Ottant'anni fa, nel momento più buio della storia italiana ed europea, all'indomani dell'armistizio e all'inizio della Resistenza e della lotta per la liberazione dal fascismo, un gruppo di valdostani e piemontesi delle valli valdesi firmava un documento che ha segnato la storia della nostra regione, la Carta di Chivasso appunto.

Il presidente della Regione Renzo Testolin, ricorda la ricorrenza «non solo per celebrarne la centralità, ma anche per riaffermarne la modernità». La Carta «svela ancora oggi il suo sguardo in prospettiva, il suo senso di identità e la fiducia nel futuro che animava i rappresentanti delle popolazioni alpine».

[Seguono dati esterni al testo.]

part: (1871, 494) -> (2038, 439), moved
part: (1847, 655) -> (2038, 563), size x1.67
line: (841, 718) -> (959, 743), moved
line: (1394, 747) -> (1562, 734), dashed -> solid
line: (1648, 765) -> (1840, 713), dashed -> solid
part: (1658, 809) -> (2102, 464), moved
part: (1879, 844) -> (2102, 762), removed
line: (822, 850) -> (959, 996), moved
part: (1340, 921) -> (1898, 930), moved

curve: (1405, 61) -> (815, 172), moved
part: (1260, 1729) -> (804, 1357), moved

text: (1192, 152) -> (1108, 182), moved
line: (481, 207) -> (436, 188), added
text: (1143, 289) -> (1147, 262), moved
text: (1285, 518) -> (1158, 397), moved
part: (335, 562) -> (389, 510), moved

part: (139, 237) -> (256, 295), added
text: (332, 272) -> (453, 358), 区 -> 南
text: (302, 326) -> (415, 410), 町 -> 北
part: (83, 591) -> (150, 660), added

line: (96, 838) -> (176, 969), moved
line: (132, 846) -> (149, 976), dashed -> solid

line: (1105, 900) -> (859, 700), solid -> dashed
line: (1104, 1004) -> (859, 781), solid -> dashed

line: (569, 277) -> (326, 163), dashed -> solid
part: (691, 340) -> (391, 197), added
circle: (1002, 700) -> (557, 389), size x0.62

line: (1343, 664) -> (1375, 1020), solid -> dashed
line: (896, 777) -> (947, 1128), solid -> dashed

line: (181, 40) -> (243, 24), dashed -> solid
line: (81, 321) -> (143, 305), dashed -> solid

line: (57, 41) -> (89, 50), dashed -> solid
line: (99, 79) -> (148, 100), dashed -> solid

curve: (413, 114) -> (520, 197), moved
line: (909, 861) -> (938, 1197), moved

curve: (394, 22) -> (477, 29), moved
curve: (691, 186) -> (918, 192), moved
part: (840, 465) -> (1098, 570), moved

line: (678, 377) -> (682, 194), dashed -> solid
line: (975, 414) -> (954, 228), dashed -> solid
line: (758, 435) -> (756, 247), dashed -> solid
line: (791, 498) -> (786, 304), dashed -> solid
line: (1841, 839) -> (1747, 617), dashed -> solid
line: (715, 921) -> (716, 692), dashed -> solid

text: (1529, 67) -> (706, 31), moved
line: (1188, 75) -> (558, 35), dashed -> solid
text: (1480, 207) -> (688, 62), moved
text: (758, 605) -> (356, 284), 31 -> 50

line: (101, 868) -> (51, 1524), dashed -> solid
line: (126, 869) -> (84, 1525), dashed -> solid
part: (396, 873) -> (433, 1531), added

Renzo Testolin conclude: «In un periodo storico ancora una volta complesso per l'Italia e l'Europa, l'ideale della Carta di Chivasso ci rivela tutta la sua importanza e ci invita a riscoprire i valori dei principi e dei valori sviluppati dalle popolazioni alpine», combinando «la protezione dei diritto fondamentali dell'individuo con lo sviluppo economico e sociale dei popoli e delle comunità che formano l'Europa».

Per il presidente del Consiglio Valle Alberto Bertin si tratta di «una Dichiarazione che vide la luce nella clandestinità, scritta in un contesto drammatico segnato da 20 anni di governo fascista, con un testo incisivo che, nella sua brevità e chiarezza espositiva, indicava una strada da percorrere per uscire dall'oppressione politica, dalla rovina economica, dalla distruzione della cultura locale causata da uno Stato livellatore e accentratore».

Per Alberto Bertin, quella strada è rappresentata dal federalismo e dall'Europa. Il presidente del Consiglio Valle lo definisce «un documento rivoluzionario, frutto delle riflessioni di uomini legati alla Resistenza che, nella loro diversità, con coraggio e lungimiranza, hanno fornito una prospettiva comune, un quadro di riferimento condiviso, individuando nel federalismo, nell'autonomia e nell'Europa la forma politico-istituzionale che meglio sapesse coniugare la salvaguardia dei diritti fondamentali con lo sviluppo socio-economico delle comunità alpine, a rischio marginalizzazione».

«Una visione, una speranza, un sogno». Per la Lega della Valle d'Aosta, sono queste le tre «parole chiave» per riassumere la Dichiarazione di Chivasso che, 80 anni fa, «delineava il futuro delle regioni montane, dell'Italia e dell'Europa. Un'aspirazione che non è ancora stata realizzata, per niente». Per la Lega Vda, «l'Italia è ancora troppo centralizzata e l'Unione europea è ancora un elefante burocratico nelle mani di lobby a cui delle regioni alpine non importa nulla».

«In Valle d'Aosta, oggi alcuni traditori della causa valdostana ricorderanno la Dichiarazione di Chivasso, riempiendosi la bocca di parole contro l'autonomia differenziata - aggiunge la Lega - che è invece un primo passo necessario verso il federalismo, e a favore di questa Ue nemica delle specificità. Che questo importante anniversario ci faccia riflettere e dia a tutti i valdostani un po' di coraggio per costruire un futuro migliore».